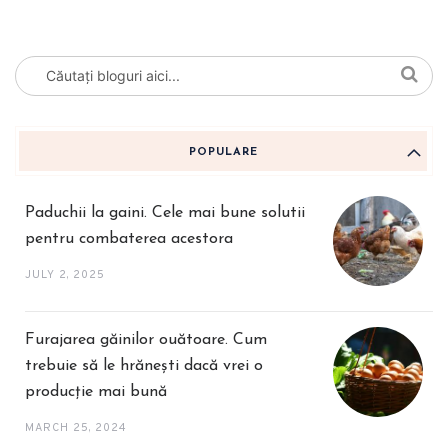
POPULARE
Paduchii la gaini. Cele mai bune solutii
pentru combaterea acestora
JULY 2, 2025
Furajarea găinilor ouătoare. Cum
trebuie să le hrănești dacă vrei o
producție mai bună
MARCH 25, 2024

+-------+

◆ DIRECTIONS FOR THIS TASK: Render the text in these rows as a numbered list, one line per item, leaving out blank lines and the pictures.

◆ TASK RESULT:
1. POPULARE
2. Paduchii la gaini. Cele mai bune solutii
3. pentru combaterea acestora
4. JULY 2, 2025
5. Furajarea găinilor ouătoare. Cum
6. trebuie să le hrănești dacă vrei o
7. producție mai bună
8. MARCH 25, 2024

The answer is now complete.